====== EXTRACTED ENTRIES

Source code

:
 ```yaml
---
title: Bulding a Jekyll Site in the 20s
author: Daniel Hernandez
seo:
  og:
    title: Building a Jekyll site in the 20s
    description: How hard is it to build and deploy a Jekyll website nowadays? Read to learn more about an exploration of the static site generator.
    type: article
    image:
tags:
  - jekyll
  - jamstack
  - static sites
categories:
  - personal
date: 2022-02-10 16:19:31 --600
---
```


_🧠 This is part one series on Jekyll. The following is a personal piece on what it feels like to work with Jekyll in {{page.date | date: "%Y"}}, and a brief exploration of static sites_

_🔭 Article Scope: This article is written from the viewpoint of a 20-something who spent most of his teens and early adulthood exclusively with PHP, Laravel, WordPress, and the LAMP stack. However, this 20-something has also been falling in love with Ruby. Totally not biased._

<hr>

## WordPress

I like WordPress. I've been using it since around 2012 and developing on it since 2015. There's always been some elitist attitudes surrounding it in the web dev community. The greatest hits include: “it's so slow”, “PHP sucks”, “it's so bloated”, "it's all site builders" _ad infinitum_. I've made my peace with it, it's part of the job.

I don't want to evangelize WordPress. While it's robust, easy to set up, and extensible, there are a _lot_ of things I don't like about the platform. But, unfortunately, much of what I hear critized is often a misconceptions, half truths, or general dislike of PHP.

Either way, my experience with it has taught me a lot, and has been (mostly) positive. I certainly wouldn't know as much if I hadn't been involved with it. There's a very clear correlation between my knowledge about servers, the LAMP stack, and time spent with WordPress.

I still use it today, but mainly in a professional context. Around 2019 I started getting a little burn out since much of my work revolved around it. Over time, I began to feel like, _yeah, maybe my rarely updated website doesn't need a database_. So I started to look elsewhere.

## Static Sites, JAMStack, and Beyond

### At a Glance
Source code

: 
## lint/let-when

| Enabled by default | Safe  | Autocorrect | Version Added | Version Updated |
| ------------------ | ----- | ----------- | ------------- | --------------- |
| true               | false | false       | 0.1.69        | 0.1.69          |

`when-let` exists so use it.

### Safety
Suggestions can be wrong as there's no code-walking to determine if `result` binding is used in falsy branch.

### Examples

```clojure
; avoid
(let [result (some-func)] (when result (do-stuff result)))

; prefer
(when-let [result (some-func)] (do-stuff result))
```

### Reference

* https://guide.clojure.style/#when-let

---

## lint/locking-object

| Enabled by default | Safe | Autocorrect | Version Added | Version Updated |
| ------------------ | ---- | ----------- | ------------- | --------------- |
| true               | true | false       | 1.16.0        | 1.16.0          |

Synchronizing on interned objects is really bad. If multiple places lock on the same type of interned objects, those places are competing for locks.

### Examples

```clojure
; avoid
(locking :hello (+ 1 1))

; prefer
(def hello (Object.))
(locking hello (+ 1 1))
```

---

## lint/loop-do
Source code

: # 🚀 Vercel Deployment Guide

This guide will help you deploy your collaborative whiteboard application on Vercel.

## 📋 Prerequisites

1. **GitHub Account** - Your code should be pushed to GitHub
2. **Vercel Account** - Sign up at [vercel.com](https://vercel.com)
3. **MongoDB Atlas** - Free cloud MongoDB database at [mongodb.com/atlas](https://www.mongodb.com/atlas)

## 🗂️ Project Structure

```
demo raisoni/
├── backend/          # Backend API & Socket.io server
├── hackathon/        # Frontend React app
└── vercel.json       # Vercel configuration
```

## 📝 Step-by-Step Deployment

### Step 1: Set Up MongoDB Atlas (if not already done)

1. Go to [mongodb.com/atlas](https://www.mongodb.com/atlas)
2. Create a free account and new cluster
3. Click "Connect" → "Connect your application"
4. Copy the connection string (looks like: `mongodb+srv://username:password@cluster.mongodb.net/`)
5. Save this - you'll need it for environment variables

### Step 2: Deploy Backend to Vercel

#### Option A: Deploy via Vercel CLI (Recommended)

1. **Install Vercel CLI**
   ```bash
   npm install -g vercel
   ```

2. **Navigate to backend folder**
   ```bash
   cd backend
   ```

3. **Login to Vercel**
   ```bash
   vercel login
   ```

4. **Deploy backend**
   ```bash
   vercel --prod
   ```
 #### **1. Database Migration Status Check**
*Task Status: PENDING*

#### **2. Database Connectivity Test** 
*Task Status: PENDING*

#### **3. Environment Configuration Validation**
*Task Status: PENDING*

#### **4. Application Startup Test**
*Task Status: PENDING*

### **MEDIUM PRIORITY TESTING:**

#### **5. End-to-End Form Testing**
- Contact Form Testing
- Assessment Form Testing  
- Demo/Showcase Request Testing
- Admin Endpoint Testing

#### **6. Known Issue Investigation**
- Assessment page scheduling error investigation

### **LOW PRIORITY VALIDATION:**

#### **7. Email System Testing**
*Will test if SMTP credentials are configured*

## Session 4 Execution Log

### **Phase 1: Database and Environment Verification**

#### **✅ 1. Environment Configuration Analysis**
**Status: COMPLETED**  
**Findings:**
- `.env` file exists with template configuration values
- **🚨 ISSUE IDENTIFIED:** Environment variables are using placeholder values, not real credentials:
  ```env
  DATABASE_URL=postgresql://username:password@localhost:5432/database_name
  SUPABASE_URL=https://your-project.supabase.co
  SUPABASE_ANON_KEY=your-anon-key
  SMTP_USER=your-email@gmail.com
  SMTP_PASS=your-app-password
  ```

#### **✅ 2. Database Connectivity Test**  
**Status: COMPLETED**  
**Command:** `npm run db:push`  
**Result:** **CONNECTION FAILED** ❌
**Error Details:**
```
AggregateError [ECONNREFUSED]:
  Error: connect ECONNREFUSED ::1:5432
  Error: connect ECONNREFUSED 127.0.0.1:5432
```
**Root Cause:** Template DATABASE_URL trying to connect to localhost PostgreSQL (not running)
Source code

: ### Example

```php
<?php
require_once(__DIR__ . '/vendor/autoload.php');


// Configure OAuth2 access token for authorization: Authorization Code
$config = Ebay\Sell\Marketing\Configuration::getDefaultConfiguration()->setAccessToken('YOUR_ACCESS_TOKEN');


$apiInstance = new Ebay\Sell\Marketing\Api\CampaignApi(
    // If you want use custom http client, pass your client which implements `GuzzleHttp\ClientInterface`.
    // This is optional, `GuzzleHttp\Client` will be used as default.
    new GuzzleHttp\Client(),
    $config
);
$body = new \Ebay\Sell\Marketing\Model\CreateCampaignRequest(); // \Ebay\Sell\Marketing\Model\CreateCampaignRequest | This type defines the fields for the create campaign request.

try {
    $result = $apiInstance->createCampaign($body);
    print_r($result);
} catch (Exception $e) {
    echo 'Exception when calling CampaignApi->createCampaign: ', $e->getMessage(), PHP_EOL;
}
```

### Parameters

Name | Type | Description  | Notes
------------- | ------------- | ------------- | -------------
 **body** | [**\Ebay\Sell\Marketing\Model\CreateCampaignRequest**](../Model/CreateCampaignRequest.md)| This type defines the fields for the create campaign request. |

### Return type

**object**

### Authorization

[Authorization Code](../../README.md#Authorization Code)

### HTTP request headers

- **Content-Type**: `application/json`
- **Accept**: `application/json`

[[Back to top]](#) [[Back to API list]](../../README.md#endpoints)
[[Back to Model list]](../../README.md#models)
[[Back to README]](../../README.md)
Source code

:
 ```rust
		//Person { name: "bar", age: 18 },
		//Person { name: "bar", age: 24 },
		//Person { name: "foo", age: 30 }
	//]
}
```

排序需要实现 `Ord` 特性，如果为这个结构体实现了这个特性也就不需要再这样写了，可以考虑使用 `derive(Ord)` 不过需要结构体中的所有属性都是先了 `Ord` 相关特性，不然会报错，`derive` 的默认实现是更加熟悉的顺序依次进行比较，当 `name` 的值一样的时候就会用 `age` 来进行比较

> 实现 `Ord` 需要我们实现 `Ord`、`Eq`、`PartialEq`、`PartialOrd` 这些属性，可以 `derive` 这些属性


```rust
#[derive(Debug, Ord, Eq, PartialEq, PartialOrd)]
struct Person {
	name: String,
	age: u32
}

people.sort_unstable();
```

============

DESCRIPTION OF THE TASK >> Find, please, how many lines in the data include the word "ECONNREFUSED", and put down that number only.

COMPLETED TASK >> 3